RubrikProperti.com – Industri bahan bangunan dan konstruksi nasional memasuki 2026 dengan optimisme baru. Momentum tersebut ditandai dengan peluncuran MEGABUILD Indonesia 2026 yang akan hadir dengan skala pameran dua kali lebih besar dibanding penyelenggaraan sebelumnya.

Pameran berskala internasional ini dijadwalkan berlangsung pada 4–7 Juni 2026 di Hall 6, 7, dan 8 Nusantara International Convention Exhibition (NICE) PIK 2, Jakarta. Mengusung tema “Accelerating Transformation in the Built Environment”, MEGABUILD Indonesia 2026 akan digelar bersamaan dengan KERAMIKA Indonesia 2026 untuk menghadirkan ekosistem industri bahan bangunan, keramik, konstruksi, arsitektur, hingga desain interior yang lebih terintegrasi.

Penyelenggara menilai kondisi ekonomi yang mulai stabil, penurunan suku bunga, serta meningkatnya proyek pembangunan dan renovasi menjadi sinyal positif bagi pertumbuhan sektor properti dan konstruksi di Indonesia. Hal itu sekaligus membuka peluang baru bagi produsen material bangunan, pengembang, kontraktor, arsitek, hingga pelaku desain interior.

Presiden Direktur Panorama Media, Royanto Handaya, mengatakan MEGABUILD Indonesia 2026 dirancang menjadi platform strategis yang mampu mempercepat pertumbuhan industri bahan bangunan nasional sekaligus mempertemukan pelaku bisnis dari hulu hingga hilir.

“MEGABUILD Indonesia 2026 kami hadirkan dengan skala pameran sekitar dua kali lebih besar, zoning yang lebih terkurasi, serta sinergi dengan KERAMIKA Indonesia untuk membentuk satu ekosistem pertumbuhan,” ujarnya.

Fokus pada Smart Living dan Material Lokal

Selain memperluas area pameran, penyelenggara juga menyiapkan sejumlah zona tematik yang lebih terkurasi, seperti Flooring & Surface Zone, Construction & Building Systems Zone, Home Improvement & Renovation Zone, hingga Smart Building & Technology Zone.
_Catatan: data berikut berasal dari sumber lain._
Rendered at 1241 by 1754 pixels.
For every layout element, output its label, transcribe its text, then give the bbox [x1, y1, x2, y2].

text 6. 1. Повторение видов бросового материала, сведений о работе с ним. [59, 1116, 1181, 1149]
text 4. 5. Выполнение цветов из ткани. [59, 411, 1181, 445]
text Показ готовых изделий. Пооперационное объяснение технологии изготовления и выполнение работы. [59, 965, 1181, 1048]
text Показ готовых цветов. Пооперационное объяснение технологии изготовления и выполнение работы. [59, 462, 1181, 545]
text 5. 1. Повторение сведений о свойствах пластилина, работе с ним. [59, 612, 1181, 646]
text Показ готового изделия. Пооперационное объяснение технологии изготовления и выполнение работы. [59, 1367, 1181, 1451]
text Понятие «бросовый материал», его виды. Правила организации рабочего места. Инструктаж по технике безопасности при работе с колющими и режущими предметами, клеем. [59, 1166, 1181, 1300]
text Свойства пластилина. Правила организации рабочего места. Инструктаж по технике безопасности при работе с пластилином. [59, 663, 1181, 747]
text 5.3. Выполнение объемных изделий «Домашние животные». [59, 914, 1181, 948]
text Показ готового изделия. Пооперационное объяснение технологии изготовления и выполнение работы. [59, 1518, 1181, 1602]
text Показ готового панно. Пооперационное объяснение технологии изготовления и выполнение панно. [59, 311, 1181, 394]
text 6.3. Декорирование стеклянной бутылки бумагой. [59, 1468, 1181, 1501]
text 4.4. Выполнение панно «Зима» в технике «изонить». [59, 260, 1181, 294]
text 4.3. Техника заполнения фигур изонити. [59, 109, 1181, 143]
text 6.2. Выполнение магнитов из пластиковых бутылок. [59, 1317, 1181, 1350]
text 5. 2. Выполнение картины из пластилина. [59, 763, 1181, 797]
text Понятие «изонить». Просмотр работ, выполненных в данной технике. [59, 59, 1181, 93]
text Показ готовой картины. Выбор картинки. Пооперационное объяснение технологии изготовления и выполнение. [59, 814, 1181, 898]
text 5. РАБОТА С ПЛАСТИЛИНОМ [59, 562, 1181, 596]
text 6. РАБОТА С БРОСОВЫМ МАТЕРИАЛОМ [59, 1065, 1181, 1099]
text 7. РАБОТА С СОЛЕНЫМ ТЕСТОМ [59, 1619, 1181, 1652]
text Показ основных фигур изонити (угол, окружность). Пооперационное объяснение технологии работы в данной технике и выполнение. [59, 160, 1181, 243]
Konsep tersebut dinilai sejalan dengan meningkatnya tren smart living dan penggunaan material lokal berkualitas di sektor properti dan hunian modern.

MEGABUILD Indonesia 2026 juga akan menghadirkan berbagai program bisnis dan edukasi, mulai dari konferensi industri, business matching, hosted buyers program, property developer gathering, hingga peluncuran teknologi terbaru di bidang konstruksi dan desain interior.

Dukungan terhadap penyelenggaraan pameran ini datang dari sejumlah asosiasi industri, seperti Himpunan Desainer Interior Indonesia (HDII), Ikatan Arsitek Indonesia (IAI) Jakarta, Real Estat Indonesia (REI), hingga Ikatan Pengusaha Bahan Bangunan Indonesia (IPBBI).

Ketua Umum HDII, Adi Surya Triwibowo, menilai kebutuhan masyarakat terhadap ruang yang lebih sehat, fungsional, dan terintegrasi dengan teknologi terus meningkat, baik untuk hunian maupun bangunan komersial.

Menurutnya, perkembangan tersebut mendorong kebutuhan terhadap material dan sistem bangunan yang semakin inovatif dan efisien.

Sementara itu, IAI Jakarta menilai sektor konstruksi dan properti Indonesia masih memiliki prospek kuat dalam beberapa tahun ke depan, didorong urbanisasi, pembangunan kawasan baru, dan proyek infrastruktur pemerintah.

Dengan konsep B2B2C, MEGABUILD Indonesia 2026 menargetkan kehadiran produsen bahan bangunan, pemasok material, perusahaan teknologi konstruksi, distributor, retailer, developer, hingga pemilik rumah yang sedang melakukan pembangunan atau renovasi.

Pameran ini juga diharapkan menjadi ajang strategis bagi brand lokal maupun internasional untuk memperluas pasar di Indonesia dan kawasan ASEAN di tengah meningkatnya kebutuhan terhadap hunian modern, berkelanjutan, dan berbasis teknologi.